The Bo‘s simplicity belies the fact that it is one of the most versatile weapons. A hardwood staff or pole usually around six feet long, the bo has a wide variety of applications. It is extremely useful in open areas and gives its user a substantial increase in reach. The bo is used for striking and poking at at a distance, and also to block or parry incoming attacks.
The Sai has a primarily defensive purpose and is a truncheon rather than a bladed weapon. It is forked with the central shaft extended to make an overall length of 15-20 inches. The sai is made of iron and weighs a couple of pounds. Sai defenses against bladed or staff type weapons can be done in two different ways.
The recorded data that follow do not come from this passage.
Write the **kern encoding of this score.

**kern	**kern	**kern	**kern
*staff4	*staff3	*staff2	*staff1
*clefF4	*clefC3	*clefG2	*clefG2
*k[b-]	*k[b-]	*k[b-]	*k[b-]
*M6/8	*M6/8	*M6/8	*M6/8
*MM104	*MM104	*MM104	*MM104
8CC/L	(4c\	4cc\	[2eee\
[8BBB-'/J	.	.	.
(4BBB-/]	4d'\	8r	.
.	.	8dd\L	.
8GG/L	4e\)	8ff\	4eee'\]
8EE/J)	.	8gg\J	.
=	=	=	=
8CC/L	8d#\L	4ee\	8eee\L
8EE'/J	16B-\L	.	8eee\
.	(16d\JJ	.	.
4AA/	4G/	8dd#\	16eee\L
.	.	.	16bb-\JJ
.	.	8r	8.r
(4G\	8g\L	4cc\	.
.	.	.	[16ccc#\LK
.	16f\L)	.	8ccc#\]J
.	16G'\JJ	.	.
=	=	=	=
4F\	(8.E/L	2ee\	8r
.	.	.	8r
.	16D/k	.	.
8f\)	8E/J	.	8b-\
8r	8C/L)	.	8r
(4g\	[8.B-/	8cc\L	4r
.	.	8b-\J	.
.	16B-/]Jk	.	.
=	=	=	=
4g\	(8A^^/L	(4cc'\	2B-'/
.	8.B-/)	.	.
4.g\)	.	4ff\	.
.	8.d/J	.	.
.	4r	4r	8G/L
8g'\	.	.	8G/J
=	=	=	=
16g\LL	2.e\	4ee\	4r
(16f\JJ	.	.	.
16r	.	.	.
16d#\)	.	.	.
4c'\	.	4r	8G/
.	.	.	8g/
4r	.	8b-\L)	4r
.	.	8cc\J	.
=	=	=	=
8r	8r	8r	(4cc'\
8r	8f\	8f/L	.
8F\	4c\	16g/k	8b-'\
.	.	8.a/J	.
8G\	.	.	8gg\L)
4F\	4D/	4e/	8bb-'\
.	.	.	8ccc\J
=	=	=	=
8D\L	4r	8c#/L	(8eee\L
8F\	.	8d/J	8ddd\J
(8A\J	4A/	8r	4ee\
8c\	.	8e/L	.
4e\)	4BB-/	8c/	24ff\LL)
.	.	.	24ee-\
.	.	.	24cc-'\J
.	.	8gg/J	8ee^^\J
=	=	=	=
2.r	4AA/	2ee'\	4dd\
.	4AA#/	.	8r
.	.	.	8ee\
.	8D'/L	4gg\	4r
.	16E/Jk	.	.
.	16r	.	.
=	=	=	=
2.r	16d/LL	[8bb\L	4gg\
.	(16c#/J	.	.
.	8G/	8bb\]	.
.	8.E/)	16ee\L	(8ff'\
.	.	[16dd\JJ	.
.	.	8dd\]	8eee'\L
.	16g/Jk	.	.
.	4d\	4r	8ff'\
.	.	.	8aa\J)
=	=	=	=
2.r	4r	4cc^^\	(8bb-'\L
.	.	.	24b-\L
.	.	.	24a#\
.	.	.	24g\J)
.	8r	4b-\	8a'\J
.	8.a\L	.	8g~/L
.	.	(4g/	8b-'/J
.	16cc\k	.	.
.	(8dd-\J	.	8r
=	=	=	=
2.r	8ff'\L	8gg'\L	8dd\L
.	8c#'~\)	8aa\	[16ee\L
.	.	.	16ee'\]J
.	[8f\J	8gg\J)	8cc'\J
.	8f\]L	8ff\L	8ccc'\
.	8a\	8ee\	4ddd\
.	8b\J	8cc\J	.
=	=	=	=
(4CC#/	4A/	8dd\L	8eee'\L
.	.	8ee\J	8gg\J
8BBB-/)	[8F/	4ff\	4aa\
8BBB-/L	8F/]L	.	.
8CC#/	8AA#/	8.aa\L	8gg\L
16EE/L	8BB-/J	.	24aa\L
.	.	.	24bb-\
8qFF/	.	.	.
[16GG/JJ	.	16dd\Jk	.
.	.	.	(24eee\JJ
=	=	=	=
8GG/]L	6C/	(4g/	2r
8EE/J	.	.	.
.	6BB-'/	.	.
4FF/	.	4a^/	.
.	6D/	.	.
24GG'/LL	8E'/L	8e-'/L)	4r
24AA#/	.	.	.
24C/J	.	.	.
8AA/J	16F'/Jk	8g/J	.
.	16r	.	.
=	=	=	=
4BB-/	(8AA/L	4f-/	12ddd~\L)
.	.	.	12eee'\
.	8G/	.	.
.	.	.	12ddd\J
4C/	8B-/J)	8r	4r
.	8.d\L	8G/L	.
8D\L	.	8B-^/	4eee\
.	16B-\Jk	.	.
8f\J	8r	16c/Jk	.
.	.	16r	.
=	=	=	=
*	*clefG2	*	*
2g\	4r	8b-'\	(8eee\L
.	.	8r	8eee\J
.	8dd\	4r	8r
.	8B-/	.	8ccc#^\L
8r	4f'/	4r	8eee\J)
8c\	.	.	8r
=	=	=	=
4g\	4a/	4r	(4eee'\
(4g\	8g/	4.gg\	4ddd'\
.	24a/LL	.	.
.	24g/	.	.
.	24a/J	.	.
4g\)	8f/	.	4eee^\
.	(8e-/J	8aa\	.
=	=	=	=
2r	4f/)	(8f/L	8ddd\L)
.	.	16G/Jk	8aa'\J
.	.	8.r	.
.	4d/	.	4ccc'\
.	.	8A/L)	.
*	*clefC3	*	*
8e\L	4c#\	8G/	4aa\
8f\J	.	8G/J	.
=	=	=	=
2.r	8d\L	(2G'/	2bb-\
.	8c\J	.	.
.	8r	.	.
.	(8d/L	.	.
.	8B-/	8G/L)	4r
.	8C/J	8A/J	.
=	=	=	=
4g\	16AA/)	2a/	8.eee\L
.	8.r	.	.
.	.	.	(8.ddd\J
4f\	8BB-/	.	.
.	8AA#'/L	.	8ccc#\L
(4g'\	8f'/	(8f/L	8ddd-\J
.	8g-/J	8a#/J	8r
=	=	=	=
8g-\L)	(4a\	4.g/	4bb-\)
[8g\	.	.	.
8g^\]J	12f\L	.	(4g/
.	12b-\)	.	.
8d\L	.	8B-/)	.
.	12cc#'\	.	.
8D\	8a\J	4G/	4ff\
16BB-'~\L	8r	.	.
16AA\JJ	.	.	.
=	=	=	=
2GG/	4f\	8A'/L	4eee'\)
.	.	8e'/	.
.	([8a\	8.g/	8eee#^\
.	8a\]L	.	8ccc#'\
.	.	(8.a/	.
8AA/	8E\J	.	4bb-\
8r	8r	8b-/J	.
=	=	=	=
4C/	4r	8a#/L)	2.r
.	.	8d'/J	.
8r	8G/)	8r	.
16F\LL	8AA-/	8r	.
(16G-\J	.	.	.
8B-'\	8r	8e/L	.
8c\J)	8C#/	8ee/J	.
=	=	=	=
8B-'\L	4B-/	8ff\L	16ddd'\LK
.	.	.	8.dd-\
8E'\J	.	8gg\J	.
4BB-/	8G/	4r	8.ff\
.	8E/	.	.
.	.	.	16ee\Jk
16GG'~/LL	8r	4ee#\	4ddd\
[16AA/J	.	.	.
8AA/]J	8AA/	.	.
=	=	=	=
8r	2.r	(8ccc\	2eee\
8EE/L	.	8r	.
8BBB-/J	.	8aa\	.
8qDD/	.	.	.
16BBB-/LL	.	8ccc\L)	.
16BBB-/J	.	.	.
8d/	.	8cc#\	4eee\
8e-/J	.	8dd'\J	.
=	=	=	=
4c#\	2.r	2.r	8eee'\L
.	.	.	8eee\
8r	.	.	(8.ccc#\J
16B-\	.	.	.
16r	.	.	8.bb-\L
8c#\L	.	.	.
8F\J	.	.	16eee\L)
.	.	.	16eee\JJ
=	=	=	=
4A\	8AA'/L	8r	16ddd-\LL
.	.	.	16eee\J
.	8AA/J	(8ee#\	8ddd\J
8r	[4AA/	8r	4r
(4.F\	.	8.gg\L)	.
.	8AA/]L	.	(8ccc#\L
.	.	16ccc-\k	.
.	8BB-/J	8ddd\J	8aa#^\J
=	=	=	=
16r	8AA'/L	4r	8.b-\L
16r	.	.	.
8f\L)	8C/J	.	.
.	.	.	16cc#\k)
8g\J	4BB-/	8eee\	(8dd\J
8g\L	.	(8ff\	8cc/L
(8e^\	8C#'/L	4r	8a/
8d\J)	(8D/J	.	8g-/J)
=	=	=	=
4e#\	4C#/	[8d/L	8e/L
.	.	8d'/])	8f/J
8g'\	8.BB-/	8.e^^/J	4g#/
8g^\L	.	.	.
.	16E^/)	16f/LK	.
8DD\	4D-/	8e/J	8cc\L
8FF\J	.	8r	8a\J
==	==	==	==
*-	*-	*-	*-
An offensive action can be trapped by the sai positioned in front of the user’s hand or a rapid wrist movement can reverse the position, bringing the but or handle end forward. Counterattacks are jabs, pokes and strikes. Sais are most often used in pairs. Occasionally a third sai is carried for throwing or as backup in case one is lost in combat.
The Eku is one of the lesser-known Okinawan weapons. It is obviously based on the common oar used throughout the Ryukyu islands. It can be used in a manner very similar to the bo, thrusting and striking one’s opponent. because of its heavier mass and bladed edges, it has formidible sriking power when used in cutting motions. It has one other unique property – it can be used to scoop sand at the opponent’s eyes!